* _WORK REQUEST_:
Return every line of the listing, unchanged, from the one containing "2. **選擇可以連外的 VPC Subnet**" down through the one containing "3. 防火牆的部分 AWS".
_ _ _ _
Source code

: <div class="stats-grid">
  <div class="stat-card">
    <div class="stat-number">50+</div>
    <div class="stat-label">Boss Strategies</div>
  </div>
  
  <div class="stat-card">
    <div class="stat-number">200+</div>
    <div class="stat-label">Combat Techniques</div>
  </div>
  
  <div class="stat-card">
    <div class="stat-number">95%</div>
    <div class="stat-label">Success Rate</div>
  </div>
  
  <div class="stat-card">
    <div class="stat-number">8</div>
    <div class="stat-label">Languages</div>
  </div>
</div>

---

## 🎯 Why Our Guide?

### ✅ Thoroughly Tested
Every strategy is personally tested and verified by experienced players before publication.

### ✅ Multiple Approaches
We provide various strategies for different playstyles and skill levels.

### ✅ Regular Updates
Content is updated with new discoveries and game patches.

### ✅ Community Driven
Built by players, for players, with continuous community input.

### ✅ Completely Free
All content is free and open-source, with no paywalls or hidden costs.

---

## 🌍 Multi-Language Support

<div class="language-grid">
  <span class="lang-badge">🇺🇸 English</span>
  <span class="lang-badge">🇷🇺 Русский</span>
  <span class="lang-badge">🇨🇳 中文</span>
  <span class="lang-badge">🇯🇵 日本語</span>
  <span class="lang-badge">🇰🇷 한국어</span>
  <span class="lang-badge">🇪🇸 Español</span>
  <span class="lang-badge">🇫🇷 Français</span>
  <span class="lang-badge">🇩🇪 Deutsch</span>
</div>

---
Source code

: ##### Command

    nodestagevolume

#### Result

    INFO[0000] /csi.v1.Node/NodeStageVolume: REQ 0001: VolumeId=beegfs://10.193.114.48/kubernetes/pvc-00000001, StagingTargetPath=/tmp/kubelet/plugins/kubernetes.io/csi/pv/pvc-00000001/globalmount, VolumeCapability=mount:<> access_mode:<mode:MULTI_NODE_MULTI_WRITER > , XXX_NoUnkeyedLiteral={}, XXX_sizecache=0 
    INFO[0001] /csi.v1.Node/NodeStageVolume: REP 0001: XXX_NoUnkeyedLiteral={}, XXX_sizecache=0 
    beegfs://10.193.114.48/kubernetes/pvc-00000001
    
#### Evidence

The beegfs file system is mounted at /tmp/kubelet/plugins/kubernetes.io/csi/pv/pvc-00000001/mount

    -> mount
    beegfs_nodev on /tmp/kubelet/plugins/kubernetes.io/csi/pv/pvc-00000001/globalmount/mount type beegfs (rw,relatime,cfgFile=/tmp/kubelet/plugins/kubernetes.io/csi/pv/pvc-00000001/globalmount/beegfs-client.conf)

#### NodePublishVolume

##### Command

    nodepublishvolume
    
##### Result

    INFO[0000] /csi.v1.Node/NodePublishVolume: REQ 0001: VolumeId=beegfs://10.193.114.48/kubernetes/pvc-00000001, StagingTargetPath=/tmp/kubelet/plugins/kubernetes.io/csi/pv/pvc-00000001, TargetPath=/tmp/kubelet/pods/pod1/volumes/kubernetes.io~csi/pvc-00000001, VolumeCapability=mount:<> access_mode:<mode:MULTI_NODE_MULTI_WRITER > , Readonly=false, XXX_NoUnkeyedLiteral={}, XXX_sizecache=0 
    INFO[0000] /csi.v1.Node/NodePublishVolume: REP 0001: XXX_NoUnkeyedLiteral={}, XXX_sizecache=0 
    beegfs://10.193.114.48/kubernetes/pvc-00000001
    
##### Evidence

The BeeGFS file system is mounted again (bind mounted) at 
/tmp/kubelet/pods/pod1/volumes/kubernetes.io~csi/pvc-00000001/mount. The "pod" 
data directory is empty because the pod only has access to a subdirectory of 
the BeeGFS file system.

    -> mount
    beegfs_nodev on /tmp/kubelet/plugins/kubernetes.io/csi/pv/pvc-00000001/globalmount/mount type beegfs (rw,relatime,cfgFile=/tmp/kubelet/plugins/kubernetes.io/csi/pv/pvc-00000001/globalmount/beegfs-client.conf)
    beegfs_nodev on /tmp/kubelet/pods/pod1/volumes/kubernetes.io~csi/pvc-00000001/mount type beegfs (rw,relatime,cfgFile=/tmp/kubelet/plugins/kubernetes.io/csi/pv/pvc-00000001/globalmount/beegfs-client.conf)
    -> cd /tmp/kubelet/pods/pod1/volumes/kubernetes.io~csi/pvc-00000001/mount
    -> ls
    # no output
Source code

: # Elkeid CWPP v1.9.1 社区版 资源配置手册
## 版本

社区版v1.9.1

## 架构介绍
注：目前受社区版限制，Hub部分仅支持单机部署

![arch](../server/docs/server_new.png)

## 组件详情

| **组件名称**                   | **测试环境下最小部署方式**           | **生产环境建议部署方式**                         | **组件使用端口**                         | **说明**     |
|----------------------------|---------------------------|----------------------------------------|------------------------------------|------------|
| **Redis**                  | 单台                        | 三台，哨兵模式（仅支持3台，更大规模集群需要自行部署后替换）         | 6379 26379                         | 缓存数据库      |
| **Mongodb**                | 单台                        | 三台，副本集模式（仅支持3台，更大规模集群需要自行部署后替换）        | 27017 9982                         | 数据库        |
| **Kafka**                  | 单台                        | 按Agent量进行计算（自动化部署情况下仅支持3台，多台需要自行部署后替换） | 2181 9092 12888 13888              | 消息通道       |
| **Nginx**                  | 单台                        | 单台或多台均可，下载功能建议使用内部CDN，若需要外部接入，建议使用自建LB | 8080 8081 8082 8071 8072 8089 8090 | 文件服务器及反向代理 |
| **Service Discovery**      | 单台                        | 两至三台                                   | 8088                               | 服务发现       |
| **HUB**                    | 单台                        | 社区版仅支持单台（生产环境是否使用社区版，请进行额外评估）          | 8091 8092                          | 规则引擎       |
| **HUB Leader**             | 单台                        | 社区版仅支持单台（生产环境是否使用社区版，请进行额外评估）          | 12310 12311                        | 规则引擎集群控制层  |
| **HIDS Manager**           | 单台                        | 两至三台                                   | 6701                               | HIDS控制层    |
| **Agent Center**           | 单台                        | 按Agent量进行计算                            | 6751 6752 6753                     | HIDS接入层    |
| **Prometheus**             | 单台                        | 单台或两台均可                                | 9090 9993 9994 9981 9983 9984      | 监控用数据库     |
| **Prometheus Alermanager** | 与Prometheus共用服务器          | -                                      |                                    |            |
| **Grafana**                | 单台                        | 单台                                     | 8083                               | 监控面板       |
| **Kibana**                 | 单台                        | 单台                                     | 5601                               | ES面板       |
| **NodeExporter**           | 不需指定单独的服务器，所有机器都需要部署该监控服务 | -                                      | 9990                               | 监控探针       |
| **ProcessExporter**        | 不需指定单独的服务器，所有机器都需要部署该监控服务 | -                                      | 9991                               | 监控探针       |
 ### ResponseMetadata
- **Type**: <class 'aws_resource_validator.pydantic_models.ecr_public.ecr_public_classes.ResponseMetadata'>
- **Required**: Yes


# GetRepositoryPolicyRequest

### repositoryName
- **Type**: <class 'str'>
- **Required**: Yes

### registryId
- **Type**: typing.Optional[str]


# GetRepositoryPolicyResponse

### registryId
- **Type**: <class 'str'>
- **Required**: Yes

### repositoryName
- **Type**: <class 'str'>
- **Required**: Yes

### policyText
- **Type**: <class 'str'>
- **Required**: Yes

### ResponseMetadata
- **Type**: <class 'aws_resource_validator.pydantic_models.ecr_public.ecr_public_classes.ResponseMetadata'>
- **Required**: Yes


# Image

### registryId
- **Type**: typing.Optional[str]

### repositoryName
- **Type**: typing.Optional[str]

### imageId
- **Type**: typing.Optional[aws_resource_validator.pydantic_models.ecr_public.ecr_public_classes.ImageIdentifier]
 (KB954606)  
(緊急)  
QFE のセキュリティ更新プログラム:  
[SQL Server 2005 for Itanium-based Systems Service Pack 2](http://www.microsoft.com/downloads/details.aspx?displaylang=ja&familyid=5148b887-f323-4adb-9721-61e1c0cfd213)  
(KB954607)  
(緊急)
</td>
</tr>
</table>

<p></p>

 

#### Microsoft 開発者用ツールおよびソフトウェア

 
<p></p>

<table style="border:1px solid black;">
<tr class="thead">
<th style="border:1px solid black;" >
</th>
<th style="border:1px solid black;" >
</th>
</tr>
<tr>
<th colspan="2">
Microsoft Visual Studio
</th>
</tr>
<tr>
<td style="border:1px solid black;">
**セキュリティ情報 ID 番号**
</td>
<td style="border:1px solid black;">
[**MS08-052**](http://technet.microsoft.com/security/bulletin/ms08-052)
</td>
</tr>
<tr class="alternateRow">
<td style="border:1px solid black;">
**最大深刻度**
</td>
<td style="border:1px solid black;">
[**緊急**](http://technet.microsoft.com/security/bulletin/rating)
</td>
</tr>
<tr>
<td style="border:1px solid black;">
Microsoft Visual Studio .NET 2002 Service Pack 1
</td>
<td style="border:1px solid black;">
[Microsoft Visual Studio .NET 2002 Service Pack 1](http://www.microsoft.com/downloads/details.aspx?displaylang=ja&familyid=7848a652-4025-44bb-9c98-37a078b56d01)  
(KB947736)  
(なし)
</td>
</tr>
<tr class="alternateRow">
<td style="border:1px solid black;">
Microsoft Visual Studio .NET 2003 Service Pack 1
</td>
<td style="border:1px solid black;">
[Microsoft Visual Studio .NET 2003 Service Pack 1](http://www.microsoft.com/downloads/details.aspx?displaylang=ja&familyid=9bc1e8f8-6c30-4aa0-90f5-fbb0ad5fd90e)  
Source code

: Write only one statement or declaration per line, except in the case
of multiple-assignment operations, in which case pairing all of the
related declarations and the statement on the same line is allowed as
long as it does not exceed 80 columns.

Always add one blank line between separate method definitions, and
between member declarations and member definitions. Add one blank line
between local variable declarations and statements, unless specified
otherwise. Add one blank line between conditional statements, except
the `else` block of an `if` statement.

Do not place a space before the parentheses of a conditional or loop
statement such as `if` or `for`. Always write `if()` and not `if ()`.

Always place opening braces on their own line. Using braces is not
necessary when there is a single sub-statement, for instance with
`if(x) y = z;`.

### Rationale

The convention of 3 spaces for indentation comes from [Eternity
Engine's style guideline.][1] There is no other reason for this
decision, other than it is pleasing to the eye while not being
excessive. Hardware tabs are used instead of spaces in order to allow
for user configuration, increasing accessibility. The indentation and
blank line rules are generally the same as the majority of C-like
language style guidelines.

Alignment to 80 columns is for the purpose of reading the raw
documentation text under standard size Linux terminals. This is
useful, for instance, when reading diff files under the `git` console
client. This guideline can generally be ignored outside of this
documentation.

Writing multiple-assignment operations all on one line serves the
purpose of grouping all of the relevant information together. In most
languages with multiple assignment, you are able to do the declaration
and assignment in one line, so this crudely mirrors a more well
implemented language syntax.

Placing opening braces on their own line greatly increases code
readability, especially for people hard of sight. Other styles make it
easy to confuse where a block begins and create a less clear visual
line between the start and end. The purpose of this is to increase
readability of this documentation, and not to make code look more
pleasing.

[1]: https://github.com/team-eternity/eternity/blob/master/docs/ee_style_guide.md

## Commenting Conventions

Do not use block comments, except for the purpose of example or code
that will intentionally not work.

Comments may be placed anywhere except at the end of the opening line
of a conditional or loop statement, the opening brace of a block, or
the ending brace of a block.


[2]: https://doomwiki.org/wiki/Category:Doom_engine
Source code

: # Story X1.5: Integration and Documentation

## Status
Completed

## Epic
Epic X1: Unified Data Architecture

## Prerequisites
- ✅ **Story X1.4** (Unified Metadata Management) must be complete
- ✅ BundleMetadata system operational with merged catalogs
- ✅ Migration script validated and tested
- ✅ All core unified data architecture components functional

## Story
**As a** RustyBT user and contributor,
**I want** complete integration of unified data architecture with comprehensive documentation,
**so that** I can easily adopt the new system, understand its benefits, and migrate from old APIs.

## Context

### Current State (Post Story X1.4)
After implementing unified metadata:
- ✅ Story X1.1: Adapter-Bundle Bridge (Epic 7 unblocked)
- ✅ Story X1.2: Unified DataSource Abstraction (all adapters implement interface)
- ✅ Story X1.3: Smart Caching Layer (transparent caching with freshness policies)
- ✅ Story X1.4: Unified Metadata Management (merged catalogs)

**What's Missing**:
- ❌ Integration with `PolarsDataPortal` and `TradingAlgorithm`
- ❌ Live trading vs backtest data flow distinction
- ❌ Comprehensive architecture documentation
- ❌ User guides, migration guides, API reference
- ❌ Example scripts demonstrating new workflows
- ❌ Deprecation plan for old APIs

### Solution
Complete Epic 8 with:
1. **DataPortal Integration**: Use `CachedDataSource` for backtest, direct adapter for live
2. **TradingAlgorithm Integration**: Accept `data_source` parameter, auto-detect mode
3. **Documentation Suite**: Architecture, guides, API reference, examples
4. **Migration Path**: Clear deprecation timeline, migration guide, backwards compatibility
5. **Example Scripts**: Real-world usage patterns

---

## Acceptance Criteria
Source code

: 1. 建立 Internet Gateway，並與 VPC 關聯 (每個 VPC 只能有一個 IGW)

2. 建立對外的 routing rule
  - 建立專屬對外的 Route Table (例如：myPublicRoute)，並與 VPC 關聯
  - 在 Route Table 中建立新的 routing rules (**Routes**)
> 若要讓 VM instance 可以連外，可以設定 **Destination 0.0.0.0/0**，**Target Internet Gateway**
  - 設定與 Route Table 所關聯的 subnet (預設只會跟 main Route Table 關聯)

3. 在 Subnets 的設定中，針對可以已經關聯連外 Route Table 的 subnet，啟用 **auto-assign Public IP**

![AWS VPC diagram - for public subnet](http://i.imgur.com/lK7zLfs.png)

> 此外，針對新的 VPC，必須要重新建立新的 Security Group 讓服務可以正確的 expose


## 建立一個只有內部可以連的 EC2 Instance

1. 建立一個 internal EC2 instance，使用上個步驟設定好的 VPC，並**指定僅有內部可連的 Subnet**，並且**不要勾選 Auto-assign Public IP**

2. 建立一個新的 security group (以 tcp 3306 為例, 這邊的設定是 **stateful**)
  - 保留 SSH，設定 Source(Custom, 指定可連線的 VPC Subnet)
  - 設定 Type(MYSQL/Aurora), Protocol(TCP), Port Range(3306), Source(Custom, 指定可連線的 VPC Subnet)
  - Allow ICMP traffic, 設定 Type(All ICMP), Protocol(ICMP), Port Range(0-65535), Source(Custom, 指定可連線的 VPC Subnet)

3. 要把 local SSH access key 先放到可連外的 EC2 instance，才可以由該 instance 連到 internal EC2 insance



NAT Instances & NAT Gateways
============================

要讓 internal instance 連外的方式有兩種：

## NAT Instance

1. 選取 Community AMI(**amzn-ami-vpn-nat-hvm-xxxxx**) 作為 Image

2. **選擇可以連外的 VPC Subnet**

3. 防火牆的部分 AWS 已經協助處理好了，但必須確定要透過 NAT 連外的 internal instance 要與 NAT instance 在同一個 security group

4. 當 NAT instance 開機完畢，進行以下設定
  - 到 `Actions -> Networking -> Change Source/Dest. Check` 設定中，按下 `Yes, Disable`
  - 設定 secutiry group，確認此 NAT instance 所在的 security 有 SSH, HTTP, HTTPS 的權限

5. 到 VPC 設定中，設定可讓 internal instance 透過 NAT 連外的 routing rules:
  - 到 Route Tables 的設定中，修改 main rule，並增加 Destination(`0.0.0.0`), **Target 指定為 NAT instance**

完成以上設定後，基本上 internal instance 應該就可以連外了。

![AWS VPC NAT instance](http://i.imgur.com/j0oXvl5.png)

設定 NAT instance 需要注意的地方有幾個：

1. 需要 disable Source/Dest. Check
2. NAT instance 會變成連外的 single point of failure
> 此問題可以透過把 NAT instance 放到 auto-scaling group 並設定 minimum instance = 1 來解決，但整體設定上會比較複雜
_ _ _ _
* _WRITTEN REPLY_:
2. **選擇可以連外的 VPC Subnet**

3. 防火牆的部分 AWS 已經協助處理好了，但必須確定要透過 NAT 連外的 internal instance 要與 NAT instance 在同一個 security group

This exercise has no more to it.